Grocery sales are still above pre-pandemic levels, according to data from IRI, which tracks sales patterns across supermarkets, big-box retailers and convenience stores. Total demand for consumer packaged goods was about the same as year-ago levels for the week ending July 4, though sales of perishables and total non-edible items fell slightly.

Baker said some people have formed new habits over the past year, as they cooked more. Plus, he said a shortage of labor has dinged the customer service at some restaurants, giving customers another reason to eat at home instead.

“The American public maybe learned eating at home is nice,” he said. “You spend a lot of time at home with your family and it’s more economical.”

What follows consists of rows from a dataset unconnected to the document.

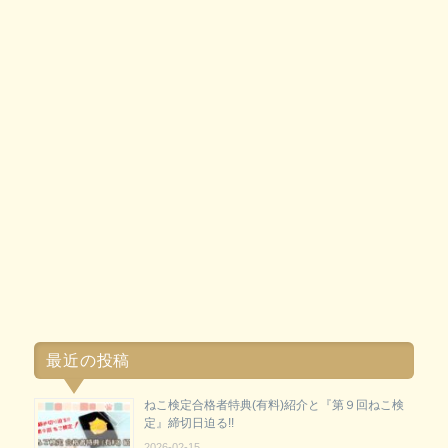
最近の投稿
ねこ検定合格者特典(有料)紹介と『第９回ねこ検
定』締切日迫る!!
2026-02-15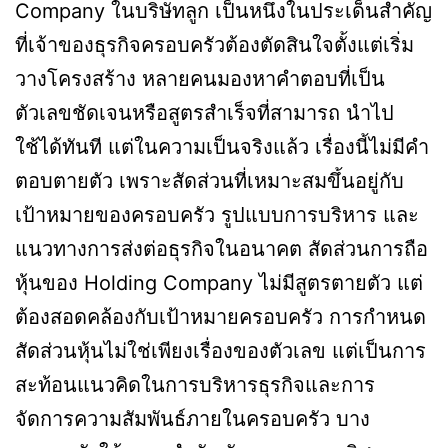
Company ในบริษัทลูก เป็นหนึ่งในประเด็นสำคัญ
ที่เจ้าของธุรกิจครอบครัวต้องตัดสินใจตั้งแต่เริ่ม
วางโครงสร้าง หลายคนมองหาคำตอบที่เป็น
ตัวเลขชัดเจนหรือสูตรสำเร็จที่สามารถ นำไป
ใช้ได้ทันที แต่ในความเป็นจริงแล้ว เรื่องนี้ไม่มีคำ
ตอบตายตัว เพราะสัดส่วนที่เหมาะสมขึ้นอยู่กับ
เป้าหมายของครอบครัว รูปแบบการบริหาร และ
แนวทางการส่งต่อธุรกิจในอนาคต สัดส่วนการถือ
หุ้นของ Holding Company ไม่มีสูตรตายตัว แต่
ต้องสอดคล้องกับเป้าหมายครอบครัว การกำหนด
สัดส่วนหุ้นไม่ใช่เพียงเรื่องของตัวเลข แต่เป็นการ
สะท้อนแนวคิดในการบริหารธุรกิจและการ
จัดการความสัมพันธ์ภายในครอบครัว บาง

He said recent data backs up the stickiness of food at home patterns, too. Receipts at food and beverage stores rose by 0.6% in June versus the prior month, according to data from the Commerce Department. On the other hand, restaurant dining is still down 8% in July compared with a year ago, based on OpenTable reservations that track seated diners from online, phone and walk-in reservations.

However, not all pandemic beneficiaries saw their fortunes change on Monday. Shares of Walmart, Home Depot and Lowe’s fell on Monday.

Yarbrough chalked that up to Walmart selling general merchandise and discretionary items, rather than being a pure-play grocer. And, he said, investors may anticipate retailers that fare better during the delta variant’s spread could look different as the government takes different measures. Instead of shutting down non-essential retailers, for instance, local officials may bring back mask mandates and consumers may decide on their own to skip or reduce outings to restaurants. That would mean less dramatic sales gains for home improvement retailers, which were able to stay open during lockdowns as essential retailers, he said.

Yarbrough said he remains convinced that dining out will return at the expense of grocery sales. Yet he said that may take longer to play out — and could be interrupted by spikes in Covid cases.

“With the delta variant being out there, that may cause some scare among people to say ‘You know what, I’m going to start staying at home. We started going back out to dinner, but we’re going to start eating at home for awhile until this passes,'” he said.